WHAT YOU SHOULD DO
Copy out the data below word for word, starting at the line containing "Michael Jansen" and ending at the line containing "USA Vacation Rentals", with both of those lines included. Leave out any pictures.

SOURCE DATA
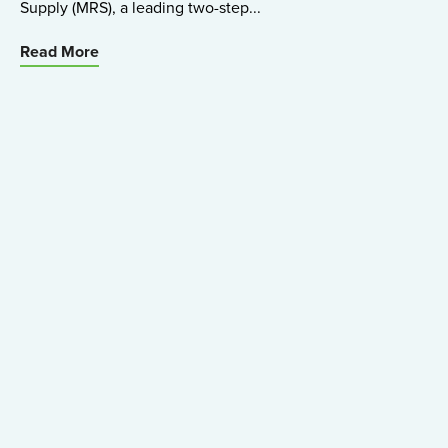
Supply (MRS), a leading two-step...
Read More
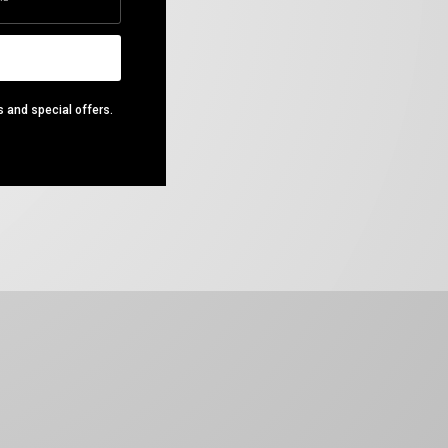
s and special offers.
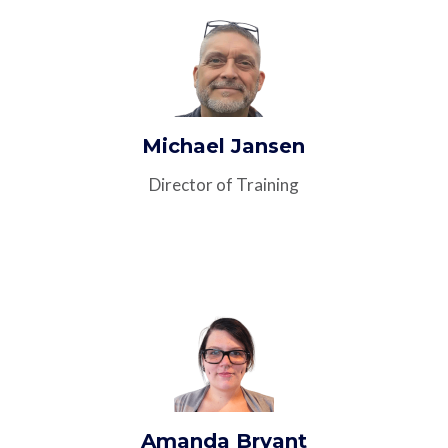
Michael Jansen
Director of Training
Amanda Bryant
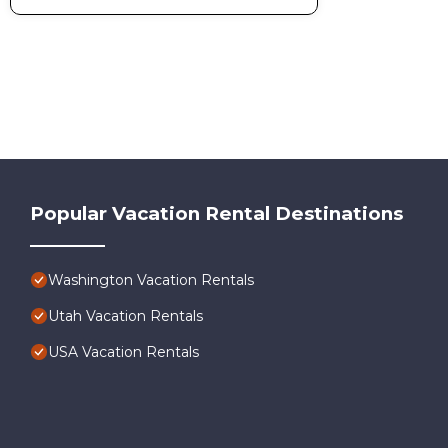
Popular Vacation Rental Destinations
Washington Vacation Rentals
Utah Vacation Rentals
USA Vacation Rentals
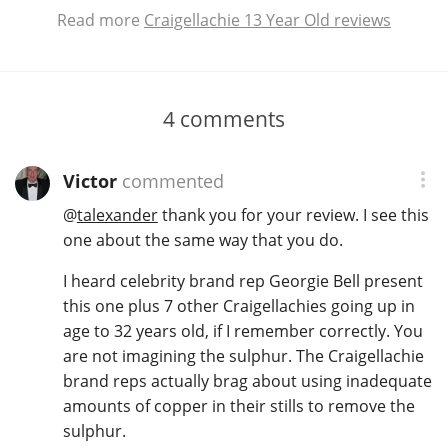
Read more
Craigellachie 13 Year Old reviews
4
comments
Victor
commented
@
talexander
thank you for your review. I see this
one about the same way that you do.
I heard celebrity brand rep Georgie Bell present
this one plus 7 other Craigellachies going up in
age to 32 years old, if I remember correctly. You
are not imagining the sulphur. The Craigellachie
brand reps actually brag about using inadequate
amounts of copper in their stills to remove the
sulphur.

WRITTEN ANSWER
Michael Jansen
Director of Training
Amanda Bryant
Popular Vacation Rental Destinations
Washington Vacation Rentals
Utah Vacation Rentals
USA Vacation Rentals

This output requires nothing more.